"This study provides further evidence that low fruit and vegetable intake in the Western diet may be a major risk factor in developing breast cancer," said Jackilen Shannon, Ph.D., R.D., assistant professor of public health and preventive medicine in the OHSU School of Medicine, member of the OHSU Cancer Institute and lead author of the study. "Women should modify their diet to include more fruits and vegetables to help prevent breast cancer."

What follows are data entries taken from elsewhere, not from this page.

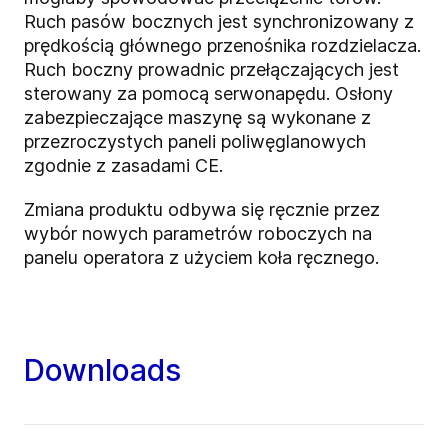
Ruch pasów bocznych jest synchronizowany z
prędkością głównego przenośnika rozdzielacza.
Ruch boczny prowadnic przełączających jest
sterowany za pomocą serwonapędu. Osłony
zabezpieczające maszynę są wykonane z
przezroczystych paneli poliwęglanowych
zgodnie z zasadami CE.
Zmiana produktu odbywa się ręcznie przez
wybór nowych parametrów roboczych na
panelu operatora z użyciem koła ręcznego.
Downloads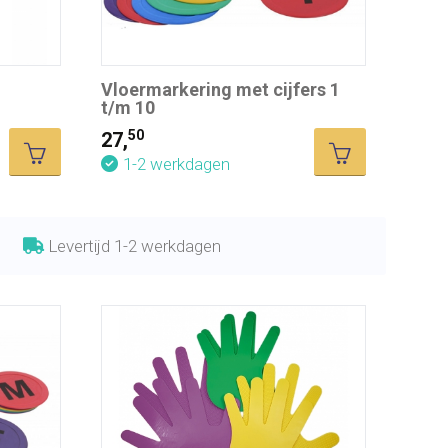
Vloermarkering met cijfers 1
t/m 10
50
27,
1-2 werkdagen
Levertijd 1-2 werkdagen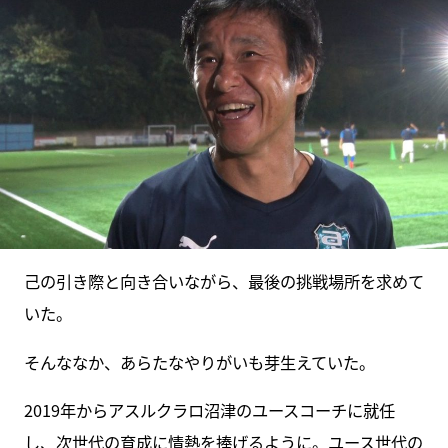
己の引き際と向き合いながら、最後の挑戦場所を求めて
いた。
そんななか、あらたなやりがいも芽生えていた。
2019年からアスルクラロ沼津のユースコーチに就任
し、次世代の育成に情熱を捧げるように。ユース世代の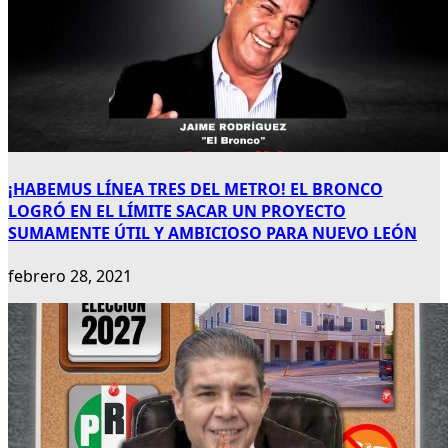
¡HABEMUS LÍNEA TRES DEL METRO! EL BRONCO
LOGRÓ EN EL LÍMITE SACAR UN PROYECTO
SUMAMENTE ÚTIL Y AMBICIOSO PARA NUEVO LEÓN
febrero 28, 2021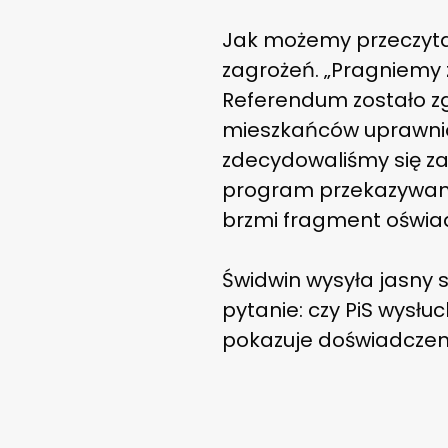
Jak możemy przeczyta
zagrożeń. „Pragniemy
Referendum zostało zg
mieszkańców uprawnio
zdecydowaliśmy się z
program przekazywany
brzmi fragment oświa
Świdwin wysyła jasny s
pytanie: czy PiS wysłu
pokazuje doświadczeni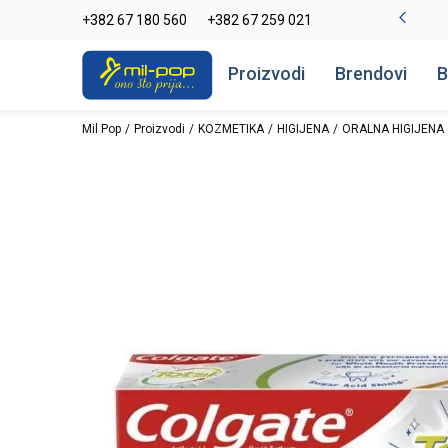
-20% na kompletan asortiman
+382 67 180 560
+382 67 259 021
Pogledaj više
Proizvodi
Brendovi
B
Mil Pop
Proizvodi
KOZMETIKA
HIGIJENA
ORALNA HIGIJENA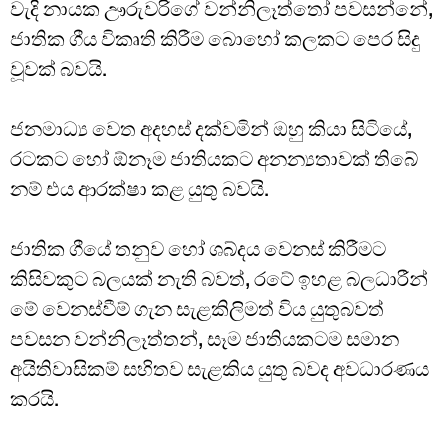
වැදි නායක ඌරුවරිගේ වන්නිලෑත්තෝ පවසන්නේ,
ජාතික ගීය විකෘති කිරීම බොහෝ කලකට පෙර සිදු
වූවක් බවයි.
ජනමාධ්‍ය වෙත අදහස් දක්වමින් ඔහු කියා සිටියේ,
රටකට හෝ ඕනෑම ජාතියකට අනන්‍යතාවක් තිබේ
නම් එය ආරක්ෂා කළ යුතු බවයි.
ජාතික ගීයේ තනුව හෝ ශබ්දය වෙනස් කිරීමට
කිසිවකුට බලයක් නැති බවත්, රටේ ඉහළ බලධාරීන්
මේ වෙනස්වීම් ගැන සැළකිලිමත් විය යුතුබවත්
පවසන වන්නිලෑත්තන්, සෑම ජාතියකටම සමාන
අයිතිවාසිකම් සහිතව සැළකිය යුතු බවද අවධාරණය
කරයි.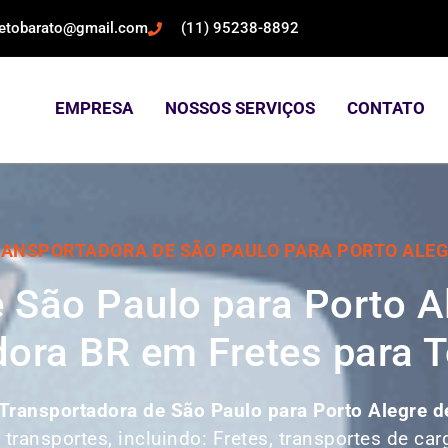
retobarato@gmail.com
(11) 95238-8892
EMPRESA
NOSSOS SERVIÇOS
CONTATO
ANSPORTADORA DE SÃO PAULO PARA PORTO ALE
 São Paulo para Porto A
ora BR em Fretes para T
Transportadora de São Paulo para Porto Alegre d
ransportes, incluindo: Fretes, transportes de car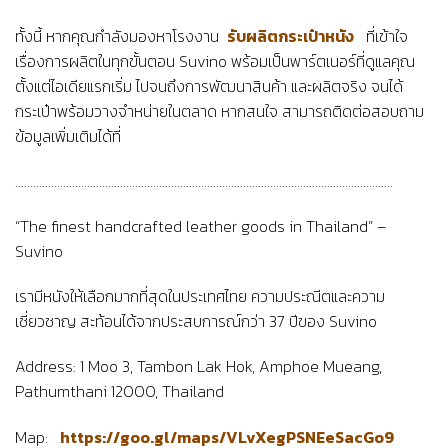
ทั้งนี้ หากคุณกำลังมองหาโรงงาน
รับผลิตกระเป๋าหนัง
ที่เข้าใจ
เรื่องการผลิตในทุกขั้นตอน Suvino พร้อมเป็นพาร์ตเนอร์ที่ดูแลคุณ
ตั้งแต่ไอเดียแรกเริ่ม ไปจนถึงการพัฒนาสินค้า และผลิตจริง จนได้
กระเป๋าพร้อมวางจำหน่ายในตลาด หากสนใจ สามารถติดต่อสอบถาม
ข้อมูลเพิ่มเติมได้ที่
………………………………………………………………………………………………………………
“The finest handcrafted leather goods in Thailand” –
Suvino
เรามีหนังให้เลือกมากที่สุดในประเทศไทย ความประณีตและความ
เชี่ยวชาญ สะท้อนได้จากประสบการณ์กว่า 37 ปีของ Suvino
Address: 1 Moo 3, Tambon Lak Hok, Amphoe Mueang,
Pathumthani 12000, Thailand
Map:
https://goo.gl/maps/VLvXegPSNEeSacGo9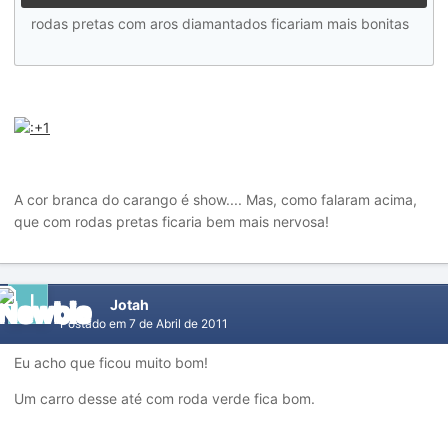
rodas pretas com aros diamantados ficariam mais bonitas
A cor branca do carango é show.... Mas, como falaram acima,
que com rodas pretas ficaria bem mais nervosa!
Jotah
Postado em
7 de Abril de 2011
Eu acho que ficou muito bom!
Um carro desse até com roda verde fica bom.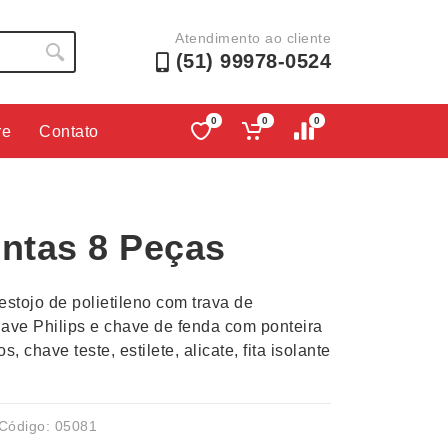
Atendimento ao cliente
(51) 99978-0524
0
0
0
re
Contato
Lápis e Lapiseiras
Nécessa
as
Leques
Pastas
entas 8 Peças
Ouvido
Linha Ecológica
Pen Dri
uva
Linha Feminina
Petisqu
estojo de polietileno com trava de
 e Telefonia
Linha Masculina
Pets
ve Philips e chave de fenda com ponteira
sco
Malas Mochilas Bolsas
Plaquin
, chave teste, estilete, alicate, fita isolante
Microfones
Porta C
e Luminárias
Moda e Estilo
Porta Re
Código: 05081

Though breast cancer is the primary cause of cancer death among women worldwide, the risk of breast cancer varies drastically from one part of the globe to the next. Studies have shown a doubling of breast cancer incidence among Chinese women who move from China to live in Hong Kong or the United States, suggesting that environmental and lifestyle differences, including diets, may be to blame.
For the study, which was conducted in Shanghai, China, researchers compared the diets of 378 women diagnosed with breast cancer to the diets of 1,070 age-matched, cancer-free women in a control group. Study participants answered a questionnaire about their eating habits. The questionnaire was designed to reflect the Chinese diet and included inquiries about intake of 108 individual food items, fried and restaurant foods, and dietary changes as well as use of nutrient supplements and Chinese herbal medicines.
"In addition to looking at associations with traditional food groupings, the results offer one of the few analyses between different botanical groups and breast cancer risk," Shannon said.